§ **What you should do**
Only the pictures should be dropped; copy the rest of the entries exactly.

Records drawn from a dataset
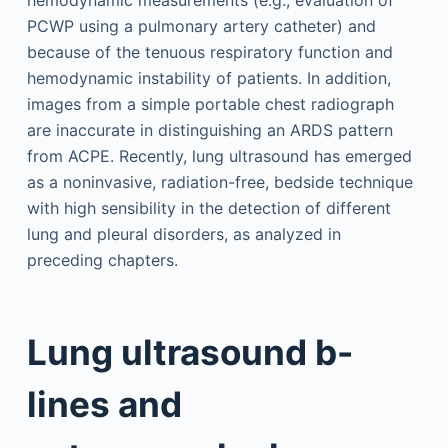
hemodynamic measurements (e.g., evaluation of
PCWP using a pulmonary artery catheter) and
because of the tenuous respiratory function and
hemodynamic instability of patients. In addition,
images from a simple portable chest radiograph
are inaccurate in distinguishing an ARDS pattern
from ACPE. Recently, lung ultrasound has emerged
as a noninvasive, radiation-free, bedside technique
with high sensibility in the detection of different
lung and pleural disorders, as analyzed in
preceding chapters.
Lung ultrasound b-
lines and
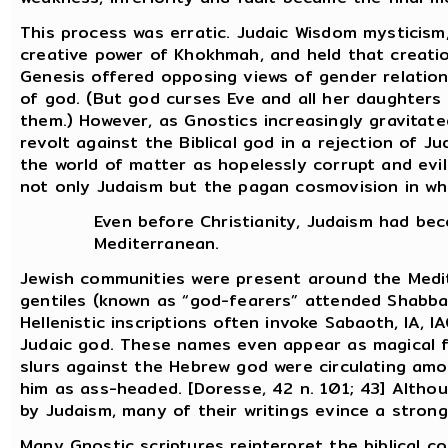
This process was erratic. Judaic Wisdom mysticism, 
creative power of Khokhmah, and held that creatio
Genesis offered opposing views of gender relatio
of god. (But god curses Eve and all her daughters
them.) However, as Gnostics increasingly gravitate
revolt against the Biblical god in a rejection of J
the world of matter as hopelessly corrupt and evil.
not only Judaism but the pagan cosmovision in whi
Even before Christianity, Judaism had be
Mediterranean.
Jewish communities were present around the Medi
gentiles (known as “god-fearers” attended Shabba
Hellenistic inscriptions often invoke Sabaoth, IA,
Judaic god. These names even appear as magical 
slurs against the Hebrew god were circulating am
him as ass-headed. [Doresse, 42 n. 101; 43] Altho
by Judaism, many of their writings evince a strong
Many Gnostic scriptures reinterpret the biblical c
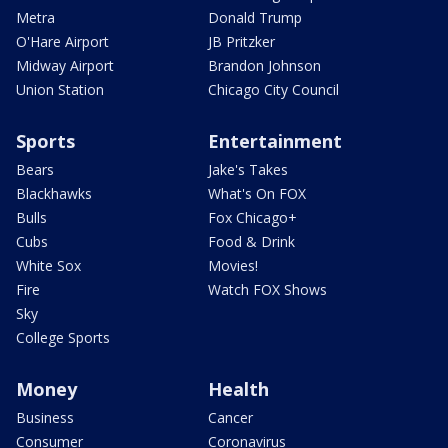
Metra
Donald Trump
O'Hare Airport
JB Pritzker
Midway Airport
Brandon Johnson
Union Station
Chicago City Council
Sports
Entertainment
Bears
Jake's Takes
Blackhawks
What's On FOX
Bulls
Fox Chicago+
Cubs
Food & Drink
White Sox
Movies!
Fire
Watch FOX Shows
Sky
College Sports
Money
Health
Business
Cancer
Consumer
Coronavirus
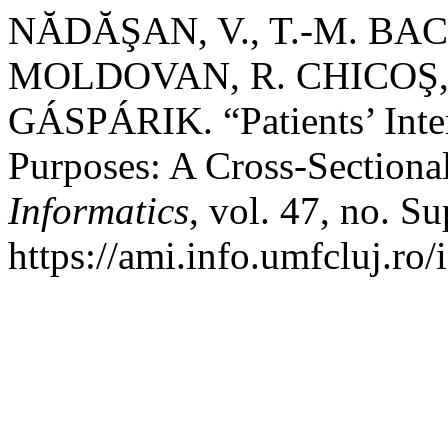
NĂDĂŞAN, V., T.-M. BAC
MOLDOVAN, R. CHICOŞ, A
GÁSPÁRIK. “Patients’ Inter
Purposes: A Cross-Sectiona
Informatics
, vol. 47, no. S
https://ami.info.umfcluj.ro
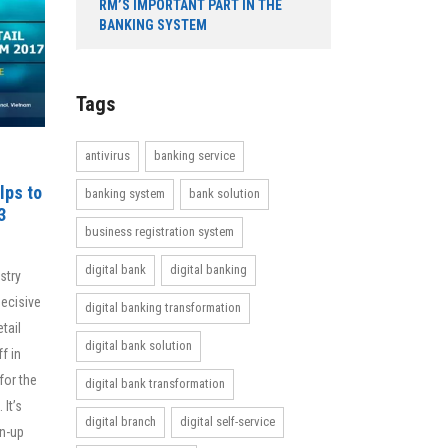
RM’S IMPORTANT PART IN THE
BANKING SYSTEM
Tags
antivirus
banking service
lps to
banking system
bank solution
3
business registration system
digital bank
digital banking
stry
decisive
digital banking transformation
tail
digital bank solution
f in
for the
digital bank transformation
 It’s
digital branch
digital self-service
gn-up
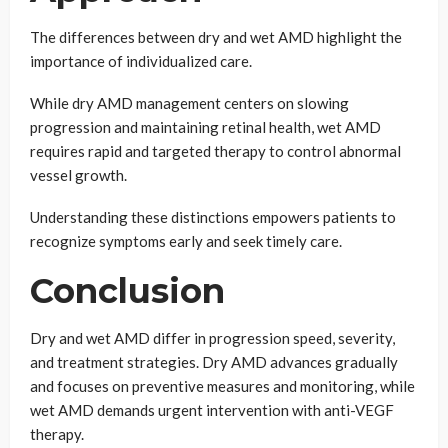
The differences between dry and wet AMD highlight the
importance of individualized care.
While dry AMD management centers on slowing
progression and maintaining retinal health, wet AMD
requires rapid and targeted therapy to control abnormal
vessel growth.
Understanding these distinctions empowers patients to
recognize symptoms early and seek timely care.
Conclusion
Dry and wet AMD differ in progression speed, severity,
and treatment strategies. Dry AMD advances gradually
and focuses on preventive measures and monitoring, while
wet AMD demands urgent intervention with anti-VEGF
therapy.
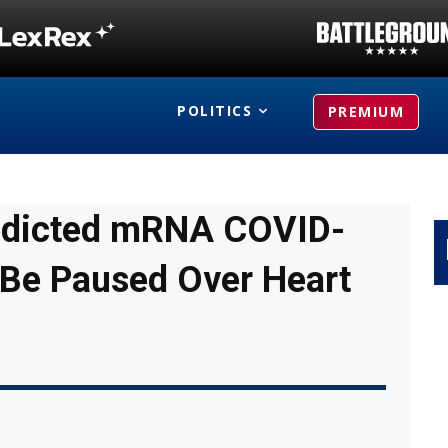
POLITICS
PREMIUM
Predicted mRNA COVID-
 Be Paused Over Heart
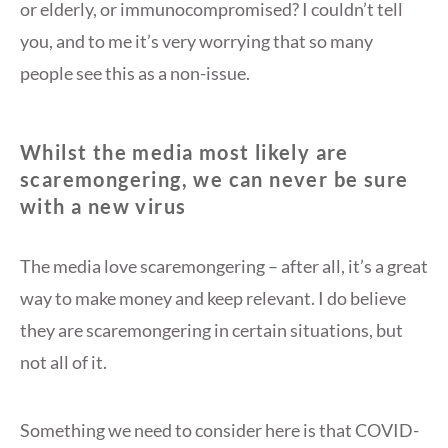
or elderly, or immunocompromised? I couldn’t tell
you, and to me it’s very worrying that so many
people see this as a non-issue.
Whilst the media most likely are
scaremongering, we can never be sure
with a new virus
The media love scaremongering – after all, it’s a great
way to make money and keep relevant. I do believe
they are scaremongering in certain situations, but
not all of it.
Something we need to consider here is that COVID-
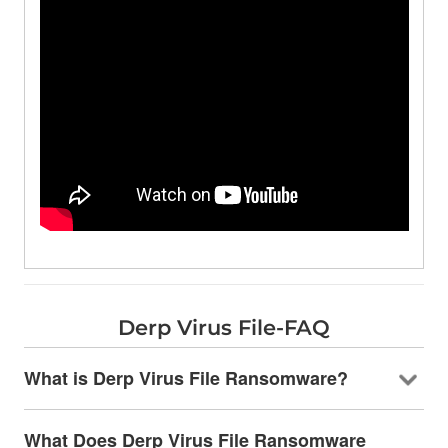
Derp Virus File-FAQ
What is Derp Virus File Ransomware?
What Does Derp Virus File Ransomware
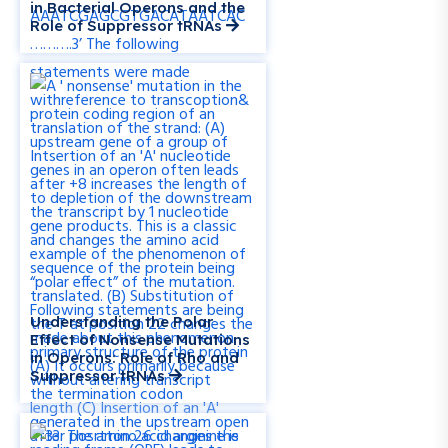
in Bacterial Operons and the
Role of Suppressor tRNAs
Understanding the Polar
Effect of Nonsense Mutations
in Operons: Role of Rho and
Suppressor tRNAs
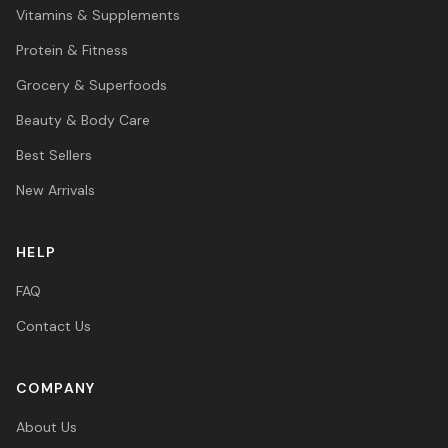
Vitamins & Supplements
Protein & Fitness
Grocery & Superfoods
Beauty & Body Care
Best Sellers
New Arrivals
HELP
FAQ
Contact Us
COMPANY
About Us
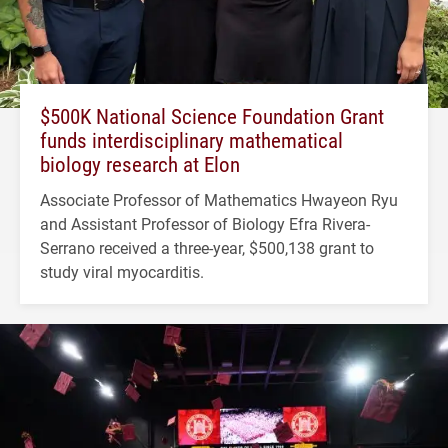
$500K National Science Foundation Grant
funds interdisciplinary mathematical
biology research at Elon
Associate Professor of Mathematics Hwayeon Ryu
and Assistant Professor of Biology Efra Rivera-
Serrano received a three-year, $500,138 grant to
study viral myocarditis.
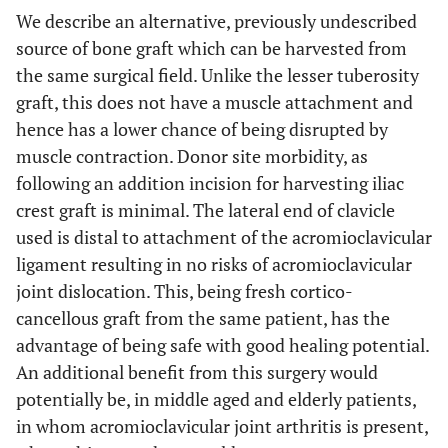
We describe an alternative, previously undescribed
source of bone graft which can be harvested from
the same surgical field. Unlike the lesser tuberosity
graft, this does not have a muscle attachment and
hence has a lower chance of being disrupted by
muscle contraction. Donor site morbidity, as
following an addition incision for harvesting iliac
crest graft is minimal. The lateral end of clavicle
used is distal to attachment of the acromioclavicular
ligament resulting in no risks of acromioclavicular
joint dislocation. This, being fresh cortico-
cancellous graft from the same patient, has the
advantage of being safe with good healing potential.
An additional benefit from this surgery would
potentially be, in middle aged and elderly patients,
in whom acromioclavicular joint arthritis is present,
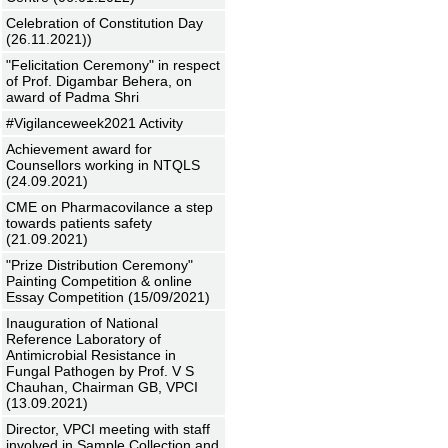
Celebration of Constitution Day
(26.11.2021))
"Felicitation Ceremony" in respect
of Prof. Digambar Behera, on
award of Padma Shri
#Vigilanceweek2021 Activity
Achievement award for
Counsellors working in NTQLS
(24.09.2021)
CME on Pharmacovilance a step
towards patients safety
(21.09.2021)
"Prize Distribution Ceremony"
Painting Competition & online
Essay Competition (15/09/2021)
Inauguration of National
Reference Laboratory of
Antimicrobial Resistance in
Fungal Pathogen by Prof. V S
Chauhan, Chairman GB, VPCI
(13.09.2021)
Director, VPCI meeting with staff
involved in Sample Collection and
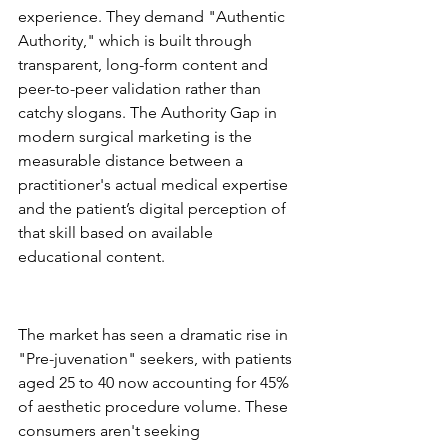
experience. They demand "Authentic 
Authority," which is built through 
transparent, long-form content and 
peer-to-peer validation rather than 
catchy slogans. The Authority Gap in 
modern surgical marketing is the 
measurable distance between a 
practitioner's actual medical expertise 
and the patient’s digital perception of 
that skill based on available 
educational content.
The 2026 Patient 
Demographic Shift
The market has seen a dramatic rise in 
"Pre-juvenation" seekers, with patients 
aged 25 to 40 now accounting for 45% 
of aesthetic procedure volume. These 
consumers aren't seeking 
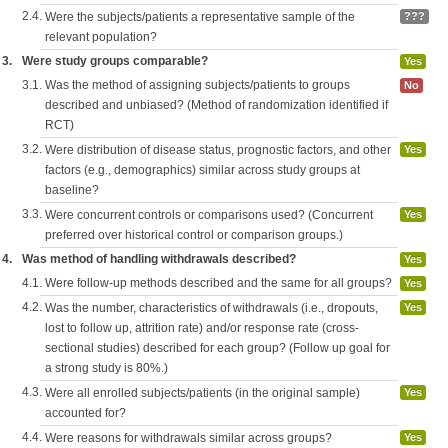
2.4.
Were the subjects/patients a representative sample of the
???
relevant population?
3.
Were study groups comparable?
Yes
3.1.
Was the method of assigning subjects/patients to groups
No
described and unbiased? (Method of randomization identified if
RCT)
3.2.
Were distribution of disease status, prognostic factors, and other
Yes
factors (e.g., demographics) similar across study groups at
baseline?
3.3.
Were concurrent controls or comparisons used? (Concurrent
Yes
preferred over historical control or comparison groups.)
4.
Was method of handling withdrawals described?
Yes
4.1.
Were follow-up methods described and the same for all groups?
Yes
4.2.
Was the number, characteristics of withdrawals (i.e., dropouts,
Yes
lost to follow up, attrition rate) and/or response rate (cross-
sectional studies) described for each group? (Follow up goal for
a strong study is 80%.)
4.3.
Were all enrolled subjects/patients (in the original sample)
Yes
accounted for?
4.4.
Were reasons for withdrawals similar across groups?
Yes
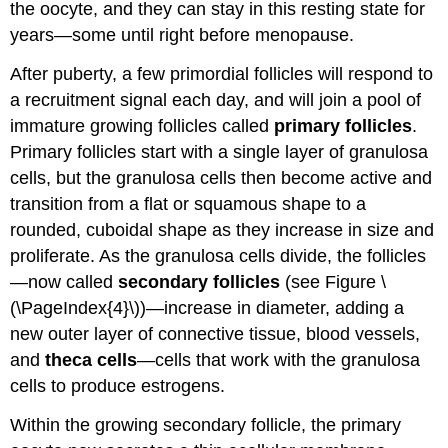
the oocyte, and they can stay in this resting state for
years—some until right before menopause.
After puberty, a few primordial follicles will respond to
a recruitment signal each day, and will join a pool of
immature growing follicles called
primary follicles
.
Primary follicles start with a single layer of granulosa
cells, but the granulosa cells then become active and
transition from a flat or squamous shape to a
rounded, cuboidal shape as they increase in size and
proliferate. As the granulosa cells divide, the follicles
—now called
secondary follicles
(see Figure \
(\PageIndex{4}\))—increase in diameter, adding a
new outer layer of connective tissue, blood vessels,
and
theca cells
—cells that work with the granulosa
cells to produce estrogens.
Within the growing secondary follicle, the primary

§ **Response to the exercise**
hemodynamic measurements (e.g., evaluation of
PCWP using a pulmonary artery catheter) and
because of the tenuous respiratory function and
hemodynamic instability of patients. In addition,
images from a simple portable chest radiograph
are inaccurate in distinguishing an ARDS pattern
from ACPE. Recently, lung ultrasound has emerged
as a noninvasive, radiation-free, bedside technique
with high sensibility in the detection of different
lung and pleural disorders, as analyzed in
preceding chapters.
Lung ultrasound b-
lines and
This process was erratic. Judaic Wisdom mysticism, 
creative power of Khokhmah, and held that creatio
Genesis offered opposing views of gender relatio
of god. (But god curses Eve and all her daughters
them.) However, as Gnostics increasingly gravitate
revolt against the Biblical god in a rejection of J
the world of matter as hopelessly corrupt and evil.
not only Judaism but the pagan cosmovision in whi
Even before Christianity, Judaism had be
Mediterranean.
Jewish communities were present around the Medi
gentiles (known as “god-fearers” attended Shabba
Hellenistic inscriptions often invoke Sabaoth, IA,
Judaic god. These names even appear as magical 
slurs against the Hebrew god were circulating am
him as ass-headed. [Doresse, 42 n. 101; 43] Altho
by Judaism, many of their writings evince a strong
Many Gnostic scriptures reinterpret the biblical c
Metra
Donald Trump
O'Hare Airport
JB Pritzker
Midway Airport
Brandon Johnson
Union Station
Chicago City Council
Sports
Entertainment
Bears
Jake's Takes
Blackhawks
What's On FOX
Bulls
Fox Chicago+
Cubs
Food & Drink
White Sox
Movies!
Fire
Watch FOX Shows
Sky
College Sports
Money
Health
Business
Cancer
Consumer
Coronavirus
NĂDĂŞAN, V., T.-M. BAC
MOLDOVAN, R. CHICOŞ, A
GÁSPÁRIK. “Patients’ Inter
Purposes: A Cross-Sectiona
Informatics
, vol. 47, no. S
https://ami.info.umfcluj.ro
RM’S IMPORTANT PART IN THE
BANKING SYSTEM
Tags
antivirus
banking service
lps to
banking system
bank solution
3
business registration system
digital bank
digital banking
stry
decisive
digital banking transformation
tail
digital bank solution
f in
for the
digital bank transformation
 It’s
digital branch
digital self-service
gn-up
The differences between dry and wet AMD highlight the
importance of individualized care.
While dry AMD management centers on slowing
progression and maintaining retinal health, wet AMD
requires rapid and targeted therapy to control abnormal
vessel growth.
Understanding these distinctions empowers patients to
recognize symptoms early and seek timely care.
Conclusion
Dry and wet AMD differ in progression speed, severity,
and treatment strategies. Dry AMD advances gradually
and focuses on preventive measures and monitoring, while
wet AMD demands urgent intervention with anti-VEGF
therapy.
POLITICS
PREMIUM
Predicted mRNA COVID-
 Be Paused Over Heart
or elderly, or immunocompromised? I couldn’t tell
you, and to me it’s very worrying that so many
people see this as a non-issue.
Whilst the media most likely are
scaremongering, we can never be sure
with a new virus
The media love scaremongering – after all, it’s a great
way to make money and keep relevant. I do believe
they are scaremongering in certain situations, but
not all of it.
Something we need to consider here is that COVID-
Derp Virus File-FAQ
What is Derp Virus File Ransomware?
What Does Derp Virus File Ransomware
in Bacterial Operons and the
Role of Suppressor tRNAs
Understanding the Polar
Effect of Nonsense Mutations
in Operons: Role of Rho and
Suppressor tRNAs
Vitamins & Supplements
Protein & Fitness
Grocery & Superfoods
Beauty & Body Care
Best Sellers
New Arrivals
HELP
FAQ
Contact Us
COMPANY
About Us
$500K National Science Foundation Grant
funds interdisciplinary mathematical
biology research at Elon
Associate Professor of Mathematics Hwayeon Ryu
and Assistant Professor of Biology Efra Rivera-
Serrano received a three-year, $500,138 grant to
study viral myocarditis.
We describe an alternative, previously undescribed
source of bone graft which can be harvested from
the same surgical field. Unlike the lesser tuberosity
graft, this does not have a muscle attachment and
hence has a lower chance of being disrupted by
muscle contraction. Donor site morbidity, as
following an addition incision for harvesting iliac
crest graft is minimal. The lateral end of clavicle
used is distal to attachment of the acromioclavicular
ligament resulting in no risks of acromioclavicular
joint dislocation. This, being fresh cortico-
cancellous graft from the same patient, has the
advantage of being safe with good healing potential.
An additional benefit from this surgery would
potentially be, in middle aged and elderly patients,
in whom acromioclavicular joint arthritis is present,
Celebration of Constitution Day
(26.11.2021))
"Felicitation Ceremony" in respect
of Prof. Digambar Behera, on
award of Padma Shri
#Vigilanceweek2021 Activity
Achievement award for
Counsellors working in NTQLS
(24.09.2021)
CME on Pharmacovilance a step
towards patients safety
(21.09.2021)
"Prize Distribution Ceremony"
Painting Competition & online
Essay Competition (15/09/2021)
Inauguration of National
Reference Laboratory of
Antimicrobial Resistance in
Fungal Pathogen by Prof. V S
Chauhan, Chairman GB, VPCI
(13.09.2021)
Director, VPCI meeting with staff
involved in Sample Collection and
experience. They demand "Authentic 
Authority," which is built through 
transparent, long-form content and 
peer-to-peer validation rather than 
catchy slogans. The Authority Gap in 
modern surgical marketing is the 
measurable distance between a 
practitioner's actual medical expertise 
and the patient’s digital perception of 
that skill based on available 
educational content.
The 2026 Patient 
Demographic Shift
The market has seen a dramatic rise in 
"Pre-juvenation" seekers, with patients 
aged 25 to 40 now accounting for 45% 
of aesthetic procedure volume. These 
consumers aren't seeking 
2.4.
Were the subjects/patients a representative sample of the
???
relevant population?
3.
Were study groups comparable?
Yes
3.1.
Was the method of assigning subjects/patients to groups
No
described and unbiased? (Method of randomization identified if
RCT)
3.2.
Were distribution of disease status, prognostic factors, and other
Yes
factors (e.g., demographics) similar across study groups at
baseline?
3.3.
Were concurrent controls or comparisons used? (Concurrent
Yes
preferred over historical control or comparison groups.)
4.
Was method of handling withdrawals described?
Yes
4.1.
Were follow-up methods described and the same for all groups?
Yes
4.2.
Was the number, characteristics of withdrawals (i.e., dropouts,
Yes
lost to follow up, attrition rate) and/or response rate (cross-
sectional studies) described for each group? (Follow up goal for
a strong study is 80%.)
4.3.
Were all enrolled subjects/patients (in the original sample)
Yes
accounted for?
4.4.
Were reasons for withdrawals similar across groups?
Yes
the oocyte, and they can stay in this resting state for
years—some until right before menopause.
After puberty, a few primordial follicles will respond to
a recruitment signal each day, and will join a pool of
immature growing follicles called
primary follicles
.
Primary follicles start with a single layer of granulosa
cells, but the granulosa cells then become active and
transition from a flat or squamous shape to a
rounded, cuboidal shape as they increase in size and
proliferate. As the granulosa cells divide, the follicles
—now called
secondary follicles
(see Figure \
(\PageIndex{4}\))—increase in diameter, adding a
new outer layer of connective tissue, blood vessels,
and
theca cells
—cells that work with the granulosa
cells to produce estrogens.
Within the growing secondary follicle, the primary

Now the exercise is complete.